Information provided:
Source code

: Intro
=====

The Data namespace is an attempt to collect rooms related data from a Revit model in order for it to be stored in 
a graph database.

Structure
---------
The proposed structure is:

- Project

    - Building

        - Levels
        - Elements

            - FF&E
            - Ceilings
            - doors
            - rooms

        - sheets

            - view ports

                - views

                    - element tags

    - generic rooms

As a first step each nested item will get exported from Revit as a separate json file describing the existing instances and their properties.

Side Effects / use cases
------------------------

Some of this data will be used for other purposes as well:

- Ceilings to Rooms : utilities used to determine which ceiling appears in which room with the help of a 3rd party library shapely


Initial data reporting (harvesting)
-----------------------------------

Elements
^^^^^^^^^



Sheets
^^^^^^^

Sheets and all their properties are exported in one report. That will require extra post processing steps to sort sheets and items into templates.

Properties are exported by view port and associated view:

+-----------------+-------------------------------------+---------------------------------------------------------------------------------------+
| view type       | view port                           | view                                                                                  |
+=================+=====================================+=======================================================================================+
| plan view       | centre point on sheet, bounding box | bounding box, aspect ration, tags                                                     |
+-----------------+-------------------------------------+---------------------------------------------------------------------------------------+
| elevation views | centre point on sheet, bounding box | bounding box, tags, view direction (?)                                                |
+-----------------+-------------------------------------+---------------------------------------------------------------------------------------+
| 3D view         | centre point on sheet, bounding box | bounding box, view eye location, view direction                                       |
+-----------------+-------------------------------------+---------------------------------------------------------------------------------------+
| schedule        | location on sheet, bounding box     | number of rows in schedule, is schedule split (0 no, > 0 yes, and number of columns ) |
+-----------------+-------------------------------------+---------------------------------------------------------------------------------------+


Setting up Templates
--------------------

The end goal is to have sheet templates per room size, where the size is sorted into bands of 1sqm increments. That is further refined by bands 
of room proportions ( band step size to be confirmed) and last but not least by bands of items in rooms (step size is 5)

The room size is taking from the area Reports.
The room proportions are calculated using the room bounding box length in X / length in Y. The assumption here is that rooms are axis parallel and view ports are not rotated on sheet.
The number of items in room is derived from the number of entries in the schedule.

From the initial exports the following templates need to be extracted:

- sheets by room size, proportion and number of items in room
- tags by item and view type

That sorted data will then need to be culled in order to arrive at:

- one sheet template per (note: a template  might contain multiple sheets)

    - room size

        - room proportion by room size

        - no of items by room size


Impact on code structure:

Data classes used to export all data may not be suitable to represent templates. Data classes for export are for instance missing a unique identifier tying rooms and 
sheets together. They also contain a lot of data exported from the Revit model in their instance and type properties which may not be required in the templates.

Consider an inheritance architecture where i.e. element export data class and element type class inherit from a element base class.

Exercise instructions:
Go through the listing above and restate it word for word.

Answer box:
Source code

: Intro
=====

The Data namespace is an attempt to collect rooms related data from a Revit model in order for it to be stored in 
a graph database.

Structure
---------
The proposed structure is:

- Project

    - Building

        - Levels
        - Elements

            - FF&E
            - Ceilings
            - doors
            - rooms

        - sheets

            - view ports

                - views

                    - element tags

    - generic rooms

As a first step each nested item will get exported from Revit as a separate json file describing the existing instances and their properties.

Side Effects / use cases
------------------------

Some of this data will be used for other purposes as well:

- Ceilings to Rooms : utilities used to determine which ceiling appears in which room with the help of a 3rd party library shapely


Initial data reporting (harvesting)
-----------------------------------

Elements
^^^^^^^^^



Sheets
^^^^^^^

Sheets and all their properties are exported in one report. That will require extra post processing steps to sort sheets and items into templates.

Properties are exported by view port and associated view:

+-----------------+-------------------------------------+---------------------------------------------------------------------------------------+
| view type       | view port                           | view                                                                                  |
+=================+=====================================+=======================================================================================+
| plan view       | centre point on sheet, bounding box | bounding box, aspect ration, tags                                                     |
+-----------------+-------------------------------------+---------------------------------------------------------------------------------------+
| elevation views | centre point on sheet, bounding box | bounding box, tags, view direction (?)                                                |
+-----------------+-------------------------------------+---------------------------------------------------------------------------------------+
| 3D view         | centre point on sheet, bounding box | bounding box, view eye location, view direction                                       |
+-----------------+-------------------------------------+---------------------------------------------------------------------------------------+
| schedule        | location on sheet, bounding box     | number of rows in schedule, is schedule split (0 no, > 0 yes, and number of columns ) |
+-----------------+-------------------------------------+---------------------------------------------------------------------------------------+


Setting up Templates
--------------------

The end goal is to have sheet templates per room size, where the size is sorted into bands of 1sqm increments. That is further refined by bands 
of room proportions ( band step size to be confirmed) and last but not least by bands of items in rooms (step size is 5)

The room size is taking from the area Reports.
The room proportions are calculated using the room bounding box length in X / length in Y. The assumption here is that rooms are axis parallel and view ports are not rotated on sheet.
The number of items in room is derived from the number of entries in the schedule.

From the initial exports the following templates need to be extracted:

- sheets by room size, proportion and number of items in room
- tags by item and view type

That sorted data will then need to be culled in order to arrive at:

- one sheet template per (note: a template  might contain multiple sheets)

    - room size

        - room proportion by room size

        - no of items by room size


Impact on code structure:

Data classes used to export all data may not be suitable to represent templates. Data classes for export are for instance missing a unique identifier tying rooms and 
sheets together. They also contain a lot of data exported from the Revit model in their instance and type properties which may not be required in the templates.

Consider an inheritance architecture where i.e. element export data class and element type class inherit from a element base class.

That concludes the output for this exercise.